Daily News Archive United
Nations Panel Approves Bush Administration Exemptions to Ozone Layer
Treaty In a report released over the weekend, the panel recommended a number of exemptions for the United States and a dozen much smaller countries. The largest were for American tomato and strawberry growers, who together are seeking to continue using more than 5,000 tons of methyl bromide a year. Other exemptions were for golf courses, flower growers and honey producers. The panel said it had recommended many of the exemptions with reservations, in the absence of hard data on possible substitutes. It said alternative chemicals were already being used on these crops elsewhere and wrote that it "could not determine why some of these alternatives were not feasible." Methyl bromide is an ozone depleter 50 times stronger than now-banned CFCs.
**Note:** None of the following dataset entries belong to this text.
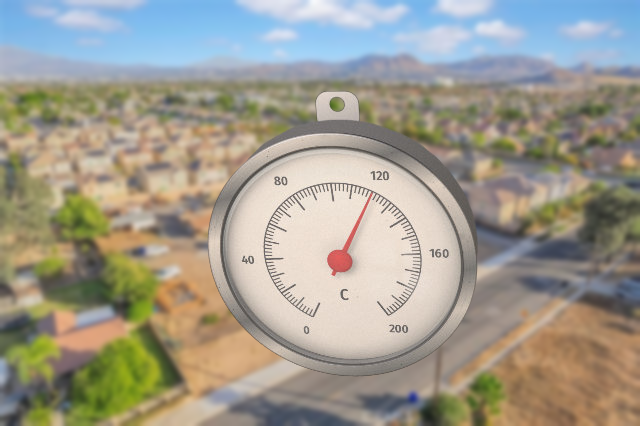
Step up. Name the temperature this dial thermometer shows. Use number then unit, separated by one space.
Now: 120 °C
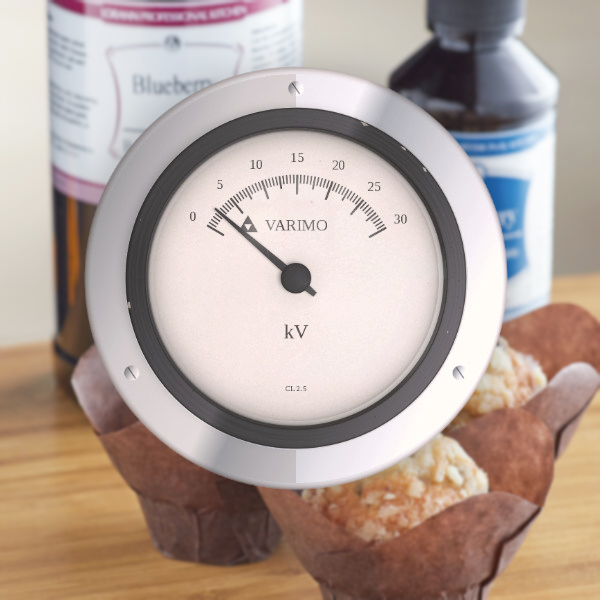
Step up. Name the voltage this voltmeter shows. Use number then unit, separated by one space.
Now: 2.5 kV
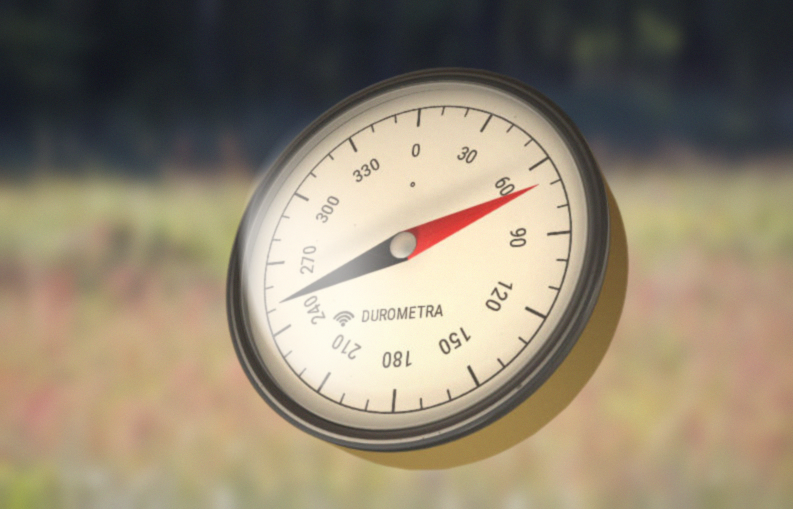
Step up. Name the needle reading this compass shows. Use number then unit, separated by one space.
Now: 70 °
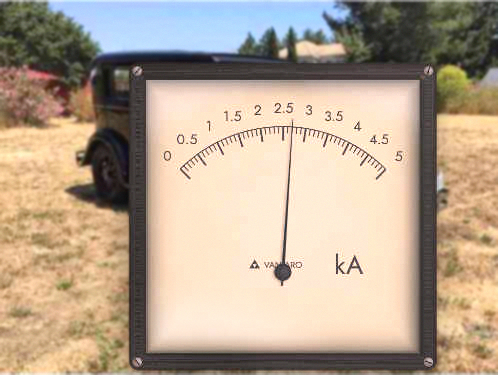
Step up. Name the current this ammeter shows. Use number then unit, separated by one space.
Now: 2.7 kA
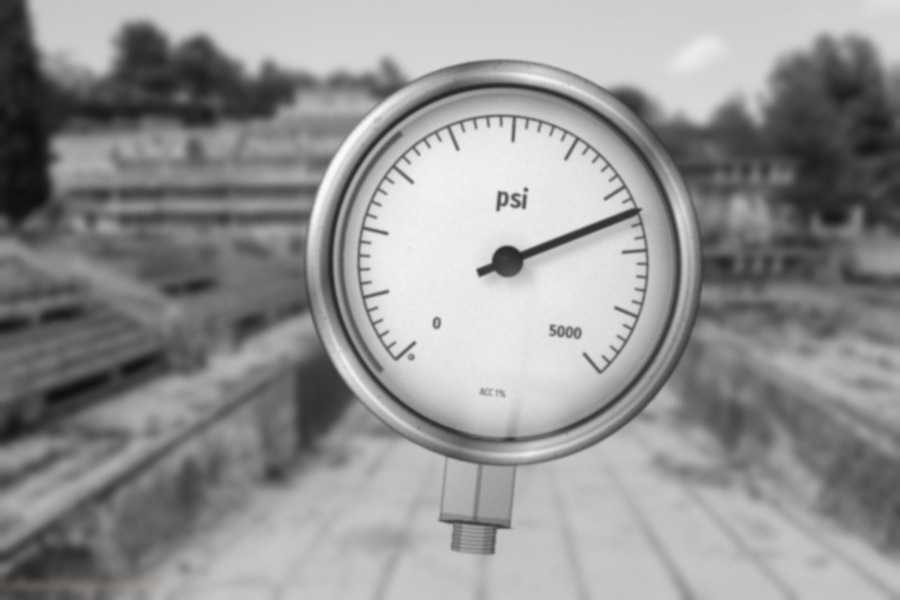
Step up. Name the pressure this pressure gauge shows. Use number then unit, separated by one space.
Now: 3700 psi
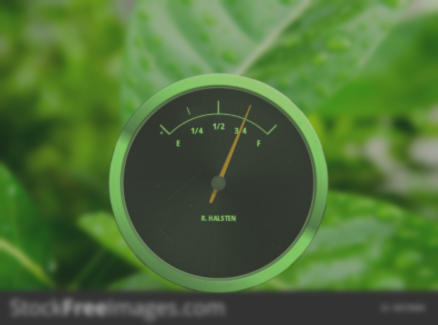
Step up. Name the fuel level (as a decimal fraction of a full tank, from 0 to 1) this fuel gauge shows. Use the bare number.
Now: 0.75
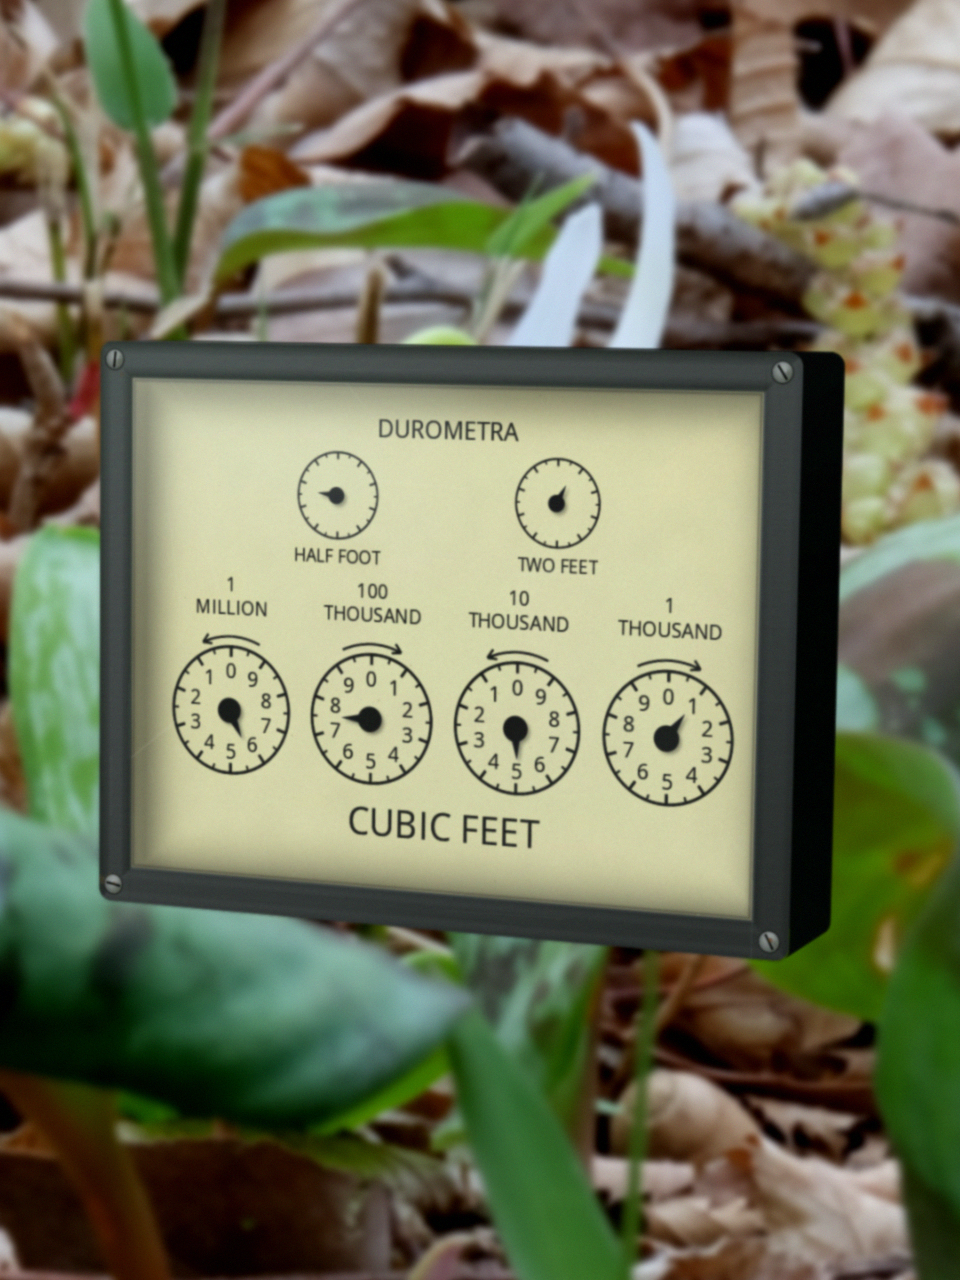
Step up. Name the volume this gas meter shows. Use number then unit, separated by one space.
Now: 575100 ft³
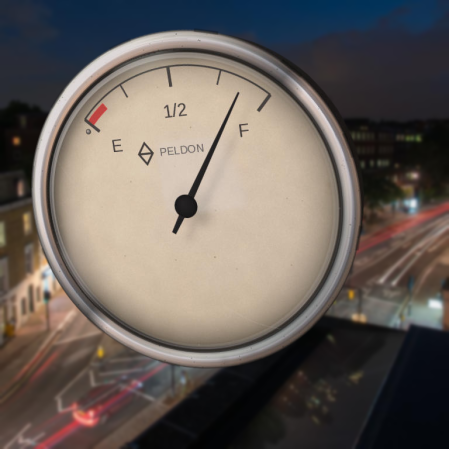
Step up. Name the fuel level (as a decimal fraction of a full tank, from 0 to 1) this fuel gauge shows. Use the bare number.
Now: 0.875
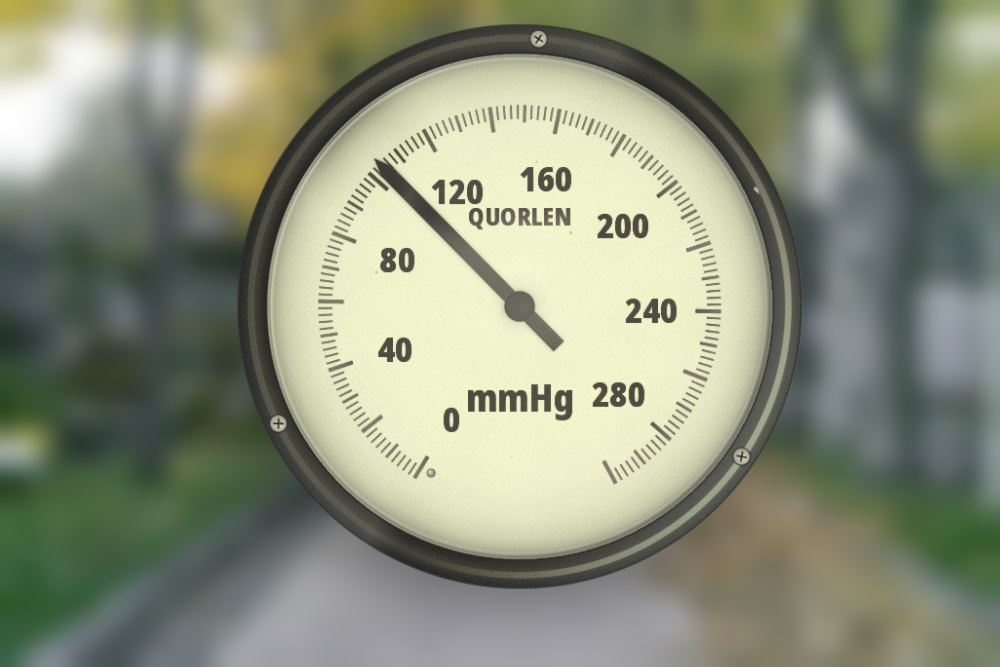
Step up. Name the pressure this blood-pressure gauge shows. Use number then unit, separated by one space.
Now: 104 mmHg
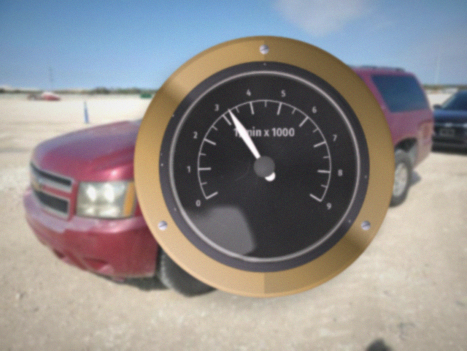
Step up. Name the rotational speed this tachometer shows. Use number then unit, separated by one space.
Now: 3250 rpm
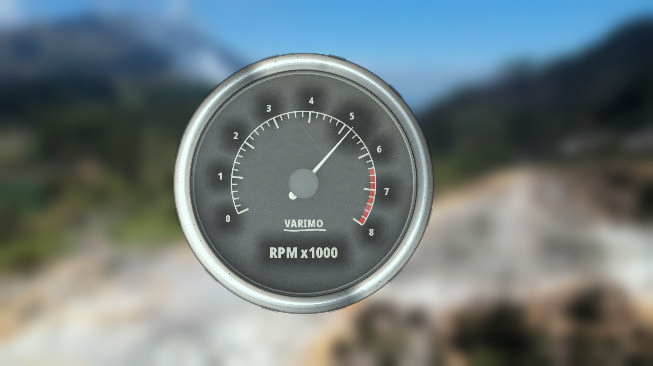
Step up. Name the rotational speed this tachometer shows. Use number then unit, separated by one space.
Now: 5200 rpm
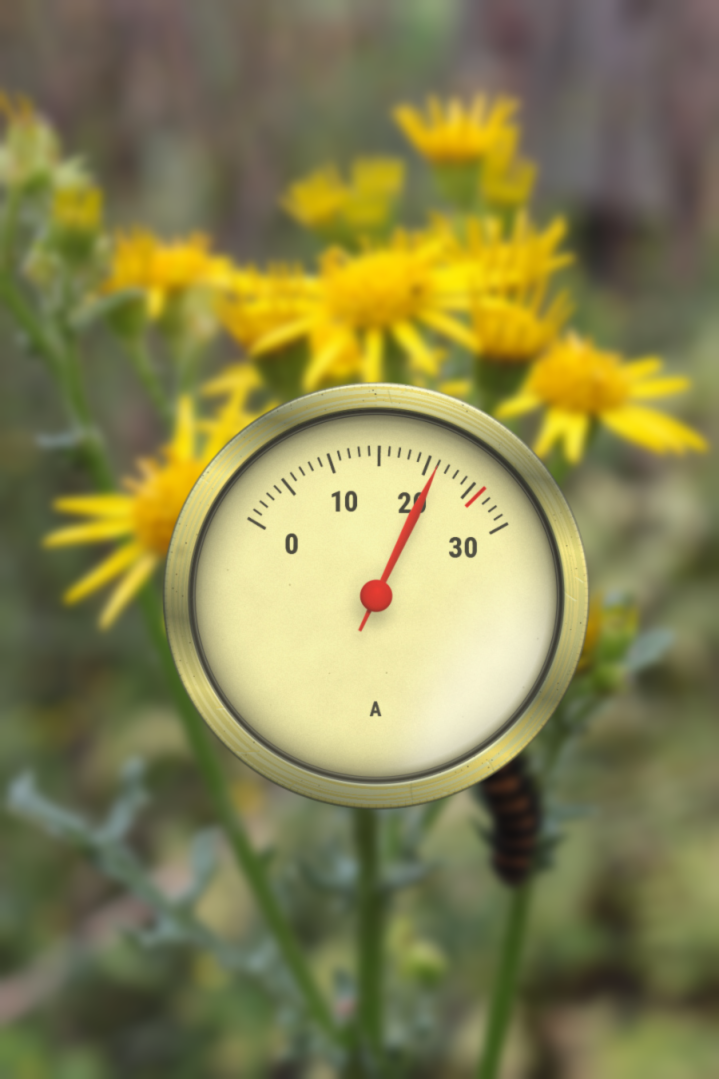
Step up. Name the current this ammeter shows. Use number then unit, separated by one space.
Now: 21 A
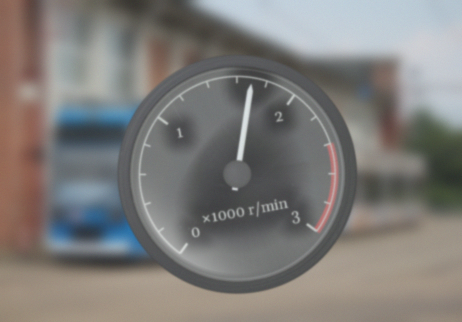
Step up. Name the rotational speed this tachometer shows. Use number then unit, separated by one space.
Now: 1700 rpm
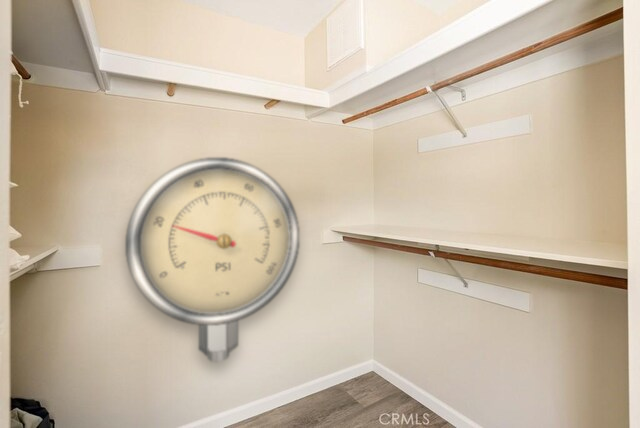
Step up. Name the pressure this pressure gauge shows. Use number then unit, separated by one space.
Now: 20 psi
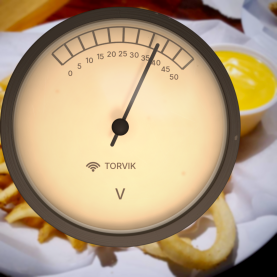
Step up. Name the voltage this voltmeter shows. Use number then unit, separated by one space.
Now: 37.5 V
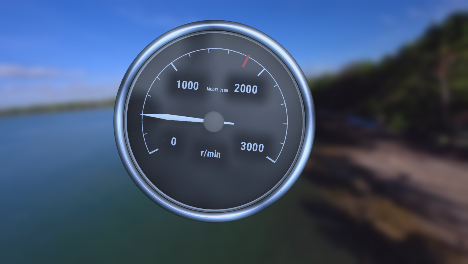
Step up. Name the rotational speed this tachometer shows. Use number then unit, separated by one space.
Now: 400 rpm
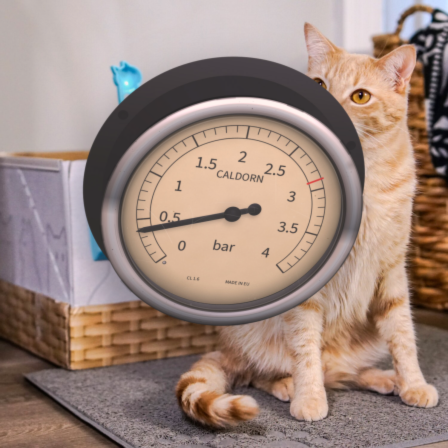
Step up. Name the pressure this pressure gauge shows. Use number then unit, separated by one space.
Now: 0.4 bar
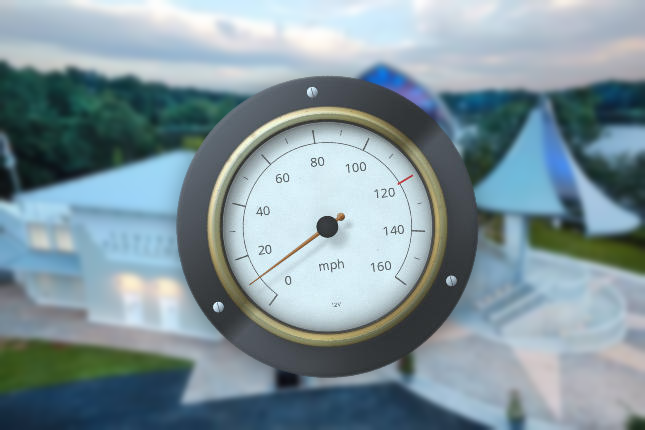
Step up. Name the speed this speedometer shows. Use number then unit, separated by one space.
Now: 10 mph
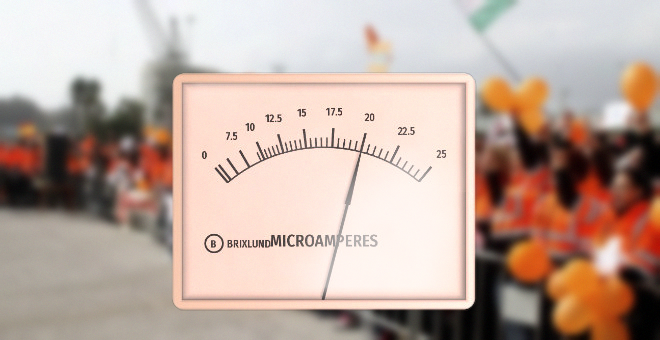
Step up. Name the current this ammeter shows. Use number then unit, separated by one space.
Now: 20 µA
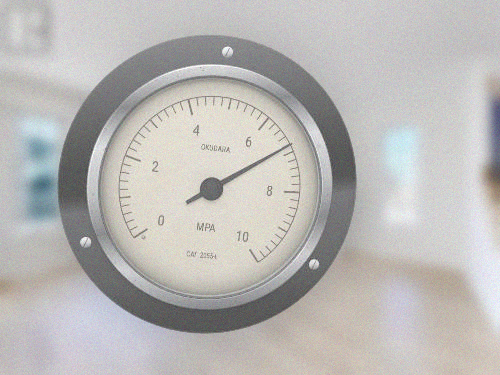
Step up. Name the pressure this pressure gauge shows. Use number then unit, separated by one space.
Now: 6.8 MPa
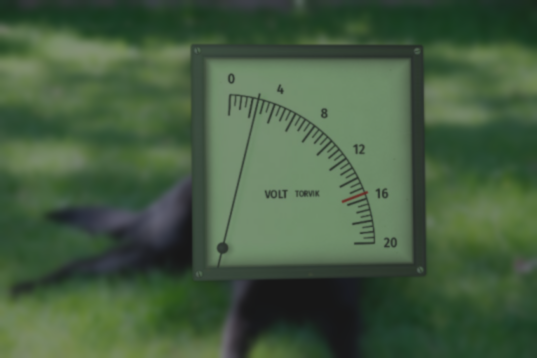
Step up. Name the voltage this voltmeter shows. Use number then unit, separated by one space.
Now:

Its uses include grapes, strawberries, tomatoes, grain storage, and structural pest control, primarily in California and Florida. It has been found to cause birth defects and brain damage in laboratory animals. Air sampling has found methyl bromide levels well exceeding state safety guidelines in California nearby neighborhoods and schools and has caused thousands of poisons in California alone. In 1998, the Clinton Administration and Congress approved a rollback of the methyl bromide phase out date from 2001 to 2005 for the U.S. The methyl bromide ban, scheduled for 2001 under the Clean Air Act, was delayed four more years by language by Rep. Vic Faxio (D-CA) in a last minute anti-environmental rider attached to the Fiscal Year 1999 agricultural appropriations bills.